Goal of the exercise: Copy the listing in full and exactly, omitting its images.
--- START ---
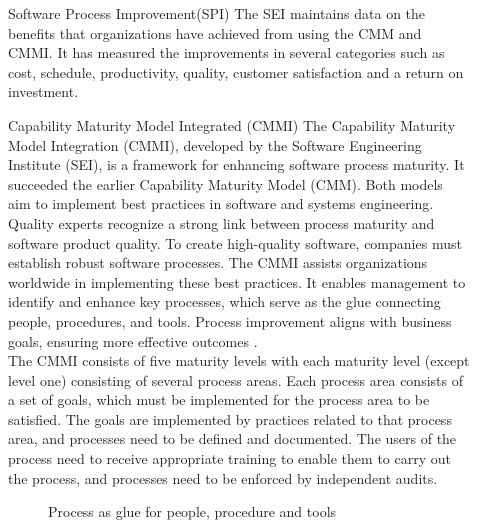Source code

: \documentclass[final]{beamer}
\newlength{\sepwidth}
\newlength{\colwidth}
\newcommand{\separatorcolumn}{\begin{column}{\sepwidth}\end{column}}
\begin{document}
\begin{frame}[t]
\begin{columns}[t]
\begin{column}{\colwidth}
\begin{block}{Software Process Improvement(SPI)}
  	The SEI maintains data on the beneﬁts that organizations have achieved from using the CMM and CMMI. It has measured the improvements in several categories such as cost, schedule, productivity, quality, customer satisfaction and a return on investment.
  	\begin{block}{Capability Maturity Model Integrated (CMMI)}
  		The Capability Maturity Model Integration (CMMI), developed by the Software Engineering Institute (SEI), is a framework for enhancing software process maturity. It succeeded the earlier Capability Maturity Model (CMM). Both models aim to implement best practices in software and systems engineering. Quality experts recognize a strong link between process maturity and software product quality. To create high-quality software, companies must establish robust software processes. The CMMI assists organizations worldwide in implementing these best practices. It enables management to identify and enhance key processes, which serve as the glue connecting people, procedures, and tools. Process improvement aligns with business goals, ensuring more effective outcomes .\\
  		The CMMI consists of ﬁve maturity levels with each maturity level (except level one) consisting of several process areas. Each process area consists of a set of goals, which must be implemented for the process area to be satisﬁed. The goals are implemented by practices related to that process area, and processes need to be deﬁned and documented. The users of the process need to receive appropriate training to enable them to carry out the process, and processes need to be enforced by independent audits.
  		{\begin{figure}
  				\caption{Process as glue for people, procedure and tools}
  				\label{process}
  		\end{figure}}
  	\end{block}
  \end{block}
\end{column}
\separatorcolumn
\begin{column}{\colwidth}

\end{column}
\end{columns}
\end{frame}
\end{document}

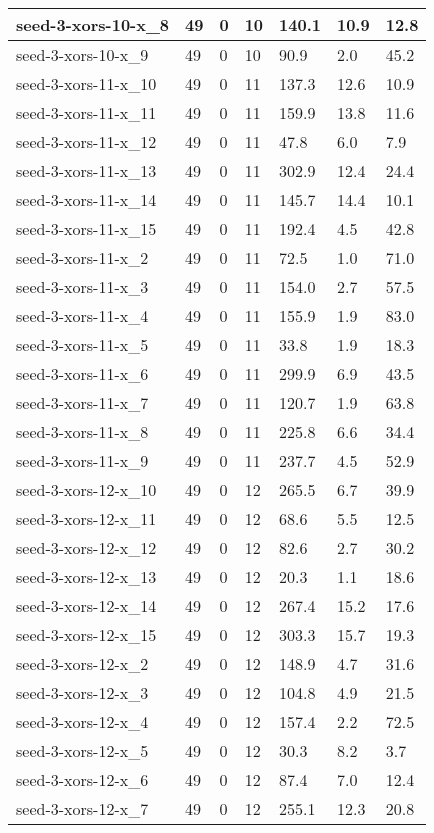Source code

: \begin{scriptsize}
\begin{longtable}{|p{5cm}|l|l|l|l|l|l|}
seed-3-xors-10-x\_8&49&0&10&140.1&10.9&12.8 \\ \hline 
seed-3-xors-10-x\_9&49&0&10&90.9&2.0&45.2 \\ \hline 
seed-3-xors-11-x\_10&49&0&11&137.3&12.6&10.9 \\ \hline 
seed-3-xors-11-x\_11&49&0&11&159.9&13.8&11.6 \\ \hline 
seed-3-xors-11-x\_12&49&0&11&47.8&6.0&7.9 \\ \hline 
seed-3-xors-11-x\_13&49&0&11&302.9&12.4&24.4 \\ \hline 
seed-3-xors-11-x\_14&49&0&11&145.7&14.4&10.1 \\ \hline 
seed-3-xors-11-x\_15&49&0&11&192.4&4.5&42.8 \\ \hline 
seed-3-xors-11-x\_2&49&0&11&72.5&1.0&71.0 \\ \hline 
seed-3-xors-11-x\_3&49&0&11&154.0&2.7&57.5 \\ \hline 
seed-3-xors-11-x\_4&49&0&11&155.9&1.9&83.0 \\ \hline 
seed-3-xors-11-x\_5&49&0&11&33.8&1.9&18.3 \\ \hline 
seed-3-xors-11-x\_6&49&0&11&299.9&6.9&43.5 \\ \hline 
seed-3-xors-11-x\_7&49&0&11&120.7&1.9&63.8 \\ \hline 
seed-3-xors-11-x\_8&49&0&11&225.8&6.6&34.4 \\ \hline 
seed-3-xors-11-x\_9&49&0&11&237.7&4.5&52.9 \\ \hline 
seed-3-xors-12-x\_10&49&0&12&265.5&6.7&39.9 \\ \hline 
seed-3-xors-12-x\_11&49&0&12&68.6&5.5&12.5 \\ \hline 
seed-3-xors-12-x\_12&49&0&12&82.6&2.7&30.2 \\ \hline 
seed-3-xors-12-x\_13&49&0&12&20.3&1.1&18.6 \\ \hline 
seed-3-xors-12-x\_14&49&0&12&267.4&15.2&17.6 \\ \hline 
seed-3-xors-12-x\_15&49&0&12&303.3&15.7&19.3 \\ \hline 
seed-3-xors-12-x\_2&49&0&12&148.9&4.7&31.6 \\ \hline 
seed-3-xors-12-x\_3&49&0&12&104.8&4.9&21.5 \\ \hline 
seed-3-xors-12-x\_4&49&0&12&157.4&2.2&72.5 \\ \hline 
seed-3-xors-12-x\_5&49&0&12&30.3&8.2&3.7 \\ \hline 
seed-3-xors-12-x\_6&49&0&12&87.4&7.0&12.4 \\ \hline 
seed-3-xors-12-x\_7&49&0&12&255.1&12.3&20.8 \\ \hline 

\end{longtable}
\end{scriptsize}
--- END ---
Output:
Source code

: \documentclass[final]{beamer}
\newlength{\sepwidth}
\newlength{\colwidth}
\newcommand{\separatorcolumn}{\begin{column}{\sepwidth}\end{column}}
\begin{document}
\begin{frame}[t]
\begin{columns}[t]
\begin{column}{\colwidth}
\begin{block}{Software Process Improvement(SPI)}
  	The SEI maintains data on the beneﬁts that organizations have achieved from using the CMM and CMMI. It has measured the improvements in several categories such as cost, schedule, productivity, quality, customer satisfaction and a return on investment.
  	\begin{block}{Capability Maturity Model Integrated (CMMI)}
  		The Capability Maturity Model Integration (CMMI), developed by the Software Engineering Institute (SEI), is a framework for enhancing software process maturity. It succeeded the earlier Capability Maturity Model (CMM). Both models aim to implement best practices in software and systems engineering. Quality experts recognize a strong link between process maturity and software product quality. To create high-quality software, companies must establish robust software processes. The CMMI assists organizations worldwide in implementing these best practices. It enables management to identify and enhance key processes, which serve as the glue connecting people, procedures, and tools. Process improvement aligns with business goals, ensuring more effective outcomes .\\
  		The CMMI consists of ﬁve maturity levels with each maturity level (except level one) consisting of several process areas. Each process area consists of a set of goals, which must be implemented for the process area to be satisﬁed. The goals are implemented by practices related to that process area, and processes need to be deﬁned and documented. The users of the process need to receive appropriate training to enable them to carry out the process, and processes need to be enforced by independent audits.
  		{\begin{figure}
  				\caption{Process as glue for people, procedure and tools}
  				\label{process}
  		\end{figure}}
  	\end{block}
  \end{block}
\end{column}
\separatorcolumn
\begin{column}{\colwidth}

\end{column}
\end{columns}
\end{frame}
\end{document}

Source code

: \begin{scriptsize}
\begin{longtable}{|p{5cm}|l|l|l|l|l|l|}
seed-3-xors-10-x\_8&49&0&10&140.1&10.9&12.8 \\ \hline 
seed-3-xors-10-x\_9&49&0&10&90.9&2.0&45.2 \\ \hline 
seed-3-xors-11-x\_10&49&0&11&137.3&12.6&10.9 \\ \hline 
seed-3-xors-11-x\_11&49&0&11&159.9&13.8&11.6 \\ \hline 
seed-3-xors-11-x\_12&49&0&11&47.8&6.0&7.9 \\ \hline 
seed-3-xors-11-x\_13&49&0&11&302.9&12.4&24.4 \\ \hline 
seed-3-xors-11-x\_14&49&0&11&145.7&14.4&10.1 \\ \hline 
seed-3-xors-11-x\_15&49&0&11&192.4&4.5&42.8 \\ \hline 
seed-3-xors-11-x\_2&49&0&11&72.5&1.0&71.0 \\ \hline 
seed-3-xors-11-x\_3&49&0&11&154.0&2.7&57.5 \\ \hline 
seed-3-xors-11-x\_4&49&0&11&155.9&1.9&83.0 \\ \hline 
seed-3-xors-11-x\_5&49&0&11&33.8&1.9&18.3 \\ \hline 
seed-3-xors-11-x\_6&49&0&11&299.9&6.9&43.5 \\ \hline 
seed-3-xors-11-x\_7&49&0&11&120.7&1.9&63.8 \\ \hline 
seed-3-xors-11-x\_8&49&0&11&225.8&6.6&34.4 \\ \hline 
seed-3-xors-11-x\_9&49&0&11&237.7&4.5&52.9 \\ \hline 
seed-3-xors-12-x\_10&49&0&12&265.5&6.7&39.9 \\ \hline 
seed-3-xors-12-x\_11&49&0&12&68.6&5.5&12.5 \\ \hline 
seed-3-xors-12-x\_12&49&0&12&82.6&2.7&30.2 \\ \hline 
seed-3-xors-12-x\_13&49&0&12&20.3&1.1&18.6 \\ \hline 
seed-3-xors-12-x\_14&49&0&12&267.4&15.2&17.6 \\ \hline 
seed-3-xors-12-x\_15&49&0&12&303.3&15.7&19.3 \\ \hline 
seed-3-xors-12-x\_2&49&0&12&148.9&4.7&31.6 \\ \hline 
seed-3-xors-12-x\_3&49&0&12&104.8&4.9&21.5 \\ \hline 
seed-3-xors-12-x\_4&49&0&12&157.4&2.2&72.5 \\ \hline 
seed-3-xors-12-x\_5&49&0&12&30.3&8.2&3.7 \\ \hline 
seed-3-xors-12-x\_6&49&0&12&87.4&7.0&12.4 \\ \hline 
seed-3-xors-12-x\_7&49&0&12&255.1&12.3&20.8 \\ \hline 

\end{longtable}
\end{scriptsize}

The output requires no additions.